EDWARDS — Ross Pauli is getting ready for another planting season doing maintenance on some of the equipment he'll use on his 800-acre farm in Edwards.

He's still on crutches from ankle surgery performed over the winter but doesn't expect that to slow him down. "I can drive a tractor now but the ankle has taken longer than I thought to heal," said Pauli, who started farming in 1980.

At 57, Pauli represents the average age of farmers in this state, according to the Illinois Farm Bureau. That follows a national trend where the number of farmers older than 65 outnumbers farmers younger than 35 by a margin of six to one.

Nearly two-thirds of U.S. farmland is set to transition to new ownership within the next 20 years, according to the Hudson, N.Y.-based National Young Farmers Coalition.

While farmers are getting older, the number of farms is declining. A hundred years ago, Illinois, a major agricultural state, boasted of 241,000 farms. Today that number is 71,000, according to the farm bureau.

But farms that remain are getting bigger, a trend that Pauli sees continuing. "Farming is too expensive to break into. You can't go out and buy land and the equipment needed unless you're raising vegetables on smaller acreage," he said.

One of the problems is one of succession, said Pauli. "I have a neighbor, a farmer who's 67 with no one in his family to carry on for him. Other (neighboring) farms will probably take it over," he said.

"Even the big guys don't always have enough family," said Pauli.

Chris Magnuson, a spokesman for the Illinois Farm Bureau, said the growth of individual farms in the state is likely to continue. "Existing farmers are always on the lookout for more land," he said.

One of the reasons for that is that technology helps farmers be more productive. As equipment has gotten more complex and more expensive, farmers are able to farm more ground with fewer people, said Magnuson.

Between 1982 and 2012, the percentage of U.S. cropland on farms with at least 2,000 acres more than doubled, according to the U.S. Department of Agriculture — from 15 percent to 36 percent. Big farms have gotten bigger at the expense of small and mid-sized farms, according to U.S. News & World Report.

Patrick Kirchhofer, manager of the Peoria County Farm Bureau, said the fact that farmers continue to work past the time that others might retire "shows that farmers like what they're doing."

"It's a lifestyle that a lot of people like. You can be your own boss and you're rewarded by making good decisions," he said.

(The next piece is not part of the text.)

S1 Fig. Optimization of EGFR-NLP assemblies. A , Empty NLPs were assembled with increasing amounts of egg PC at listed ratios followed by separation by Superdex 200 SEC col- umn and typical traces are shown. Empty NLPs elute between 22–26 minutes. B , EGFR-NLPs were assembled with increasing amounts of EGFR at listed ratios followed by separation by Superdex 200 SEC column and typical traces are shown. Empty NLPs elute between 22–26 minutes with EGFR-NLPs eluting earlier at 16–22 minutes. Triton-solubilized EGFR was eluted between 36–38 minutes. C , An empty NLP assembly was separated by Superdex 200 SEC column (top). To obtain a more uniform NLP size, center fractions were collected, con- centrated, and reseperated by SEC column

There's also an ever-changing set of challenges to experience, said Kirchhofer. "You see something different every year. Each growing season brings changes — different diseases, insects and government programs," he said.

Today's agricultural economy requires one to go big or go bust, said Pauli. "I farm 800 acres but I couldn't make it if my wife wasn't a teacher. We need that full-time salary," he said.

"I don't have any kids to take over when I'm ready to retire. I'd like to find a young farmer for my land," said Pauli.

While the barriers to farming are well-established, organizations like the Champaign-based Land Connection have sprung up to offer training on farming techniques while working to protect farmland in the state.

As for Illinois farmers that want to stay on the job, there's help for them, too. Illinois AgrAbility is a program operated out of the University of Illinois that seeks to provide assistance to older agricultural workers.

"We see more and more farmers dealing with age-related problems like diabetes and arthritis," said Bob Aherin, the program director. "We can help them carry on with programs and assistive technology. We can help them with the cost of that technology, as well," he said.

"We see farmers in their 70s and 80s — even some in their 90s — that still want to work," said Aherin. "Our belief is to give farmers a hand-up, not a handout," he said.